What is it when you’re a nice guy who treats women with respect and kindness but at the same tine you don’t? You somehow hurt them and damage them, their feelings, their self-respect. You don’t reciprocate their feelings. You don’t act like they’re important. You drift off into a Neverland of gray and leave your lifeless meatbag there for them to fuss over and have a relationship with. This ain’t healthy, ain’t conducive to a burgeoning relationship or anything akin to love. They need affection and a stability in that affection and I have not given them that, I can’t, not presently. Every whisper of a new romance is tinged with that dark and dreary thought permeating supple worry bones.

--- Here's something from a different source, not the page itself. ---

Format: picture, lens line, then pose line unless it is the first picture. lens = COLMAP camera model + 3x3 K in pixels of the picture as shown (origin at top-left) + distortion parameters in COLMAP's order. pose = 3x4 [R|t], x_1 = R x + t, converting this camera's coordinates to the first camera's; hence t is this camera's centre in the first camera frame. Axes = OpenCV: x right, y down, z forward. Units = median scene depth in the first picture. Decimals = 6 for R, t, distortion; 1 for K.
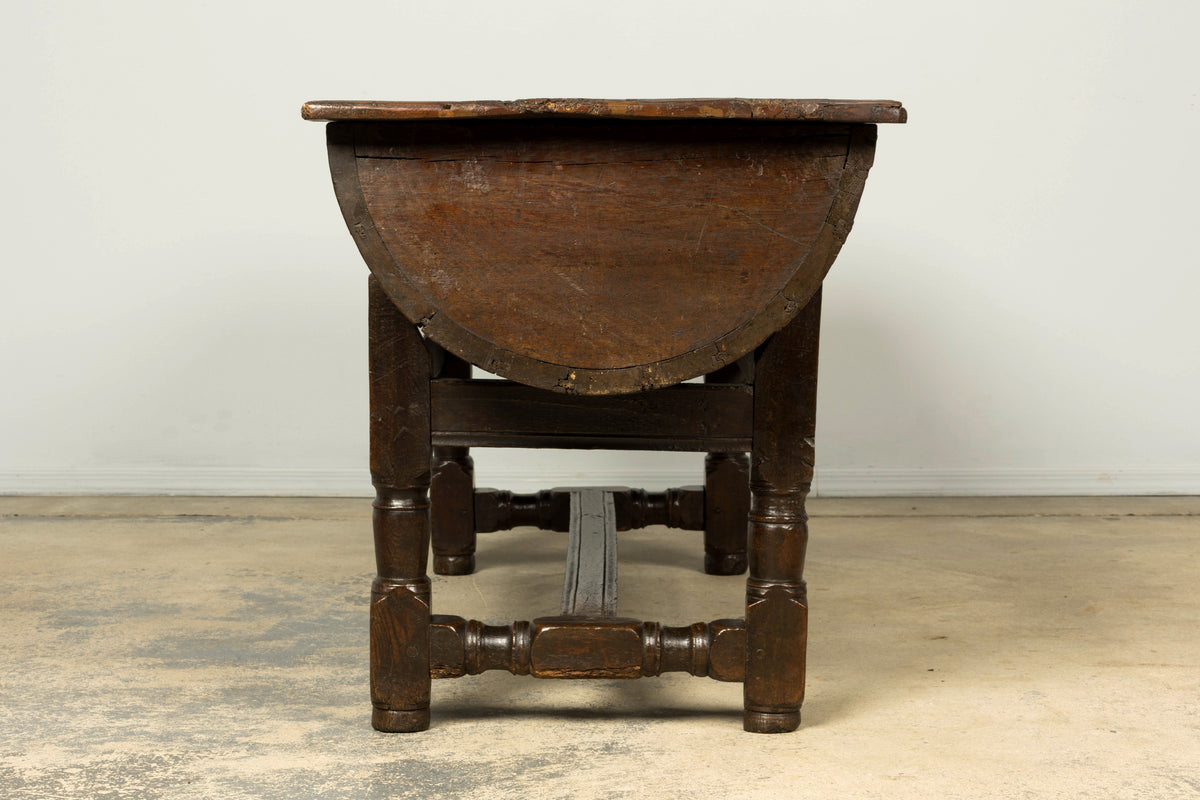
lens RADIAL K [[2831.6, 0, 573.3], [0, 2831.6, 398.1], [0, 0, 1]] dist [0.015293, 0.000000]
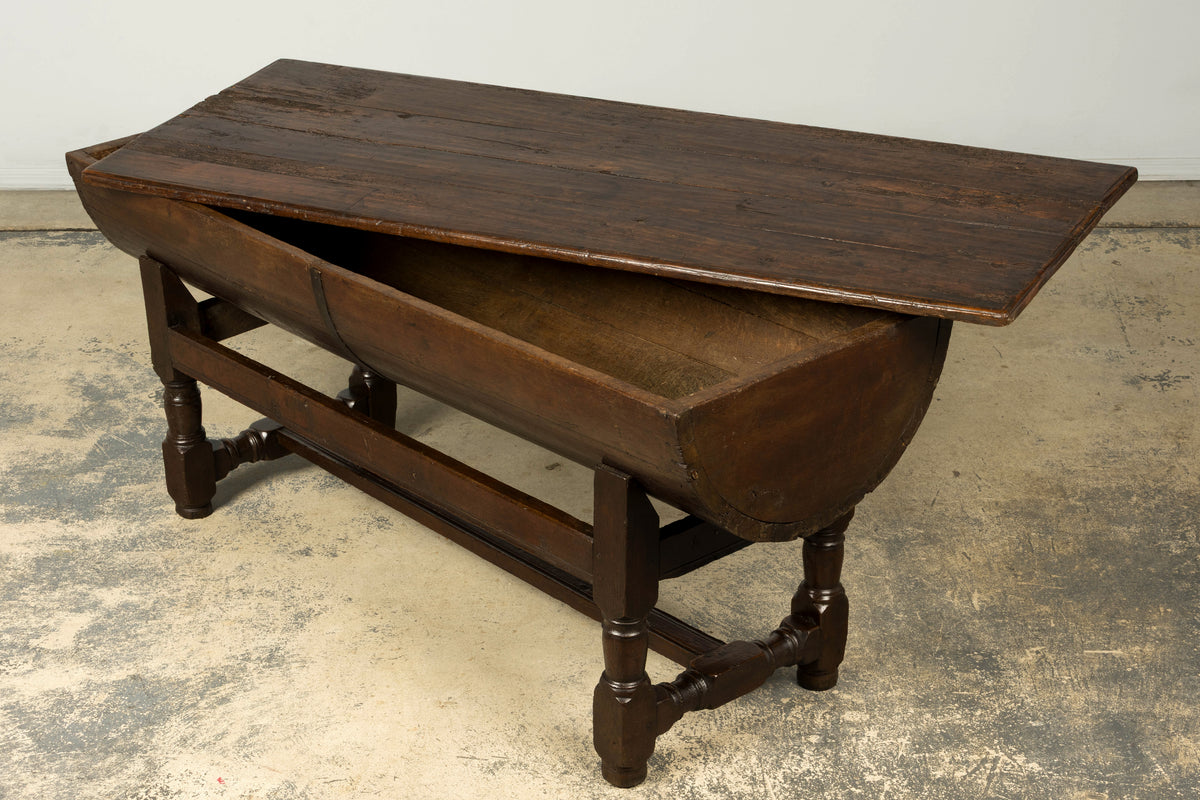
lens RADIAL K [[2542.0, 0, 580.6], [0, 2542.0, 399.1], [0, 0, 1]] dist [0.018989, 0.000000]
pose [[0.999717, -0.001854, -0.023730, 0.166635], [0.009877, 0.939381, 0.342733, -0.372896], [0.021656, -0.342870, 0.939133, -0.179087]]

In my head, oh, I give them the world. I’m providing everything they could want in a man; the pinnacle of white knights. In reality I’m pushing pushing away and hiding from those that make an effort to care. Those sweet hearts I turn bitter and corroded then leave to pulsate with another thumper. I feel like a bloodless fool and they’re asking for warmth. Jovial and affable but something missing, something lacking. Gone. I come forward with shaky hands holding golden half lockets asking the sun to shine for just me. They want support, I’m selling glass canes and footpads.
Familiarity breeds contempt. I may think less of them from time to time, more I entertain their company the less I care. Stone-faced gentleman without the guts. Attention reduced in lovey dovy operatic scene. Red curtains go down, I let go of the rope.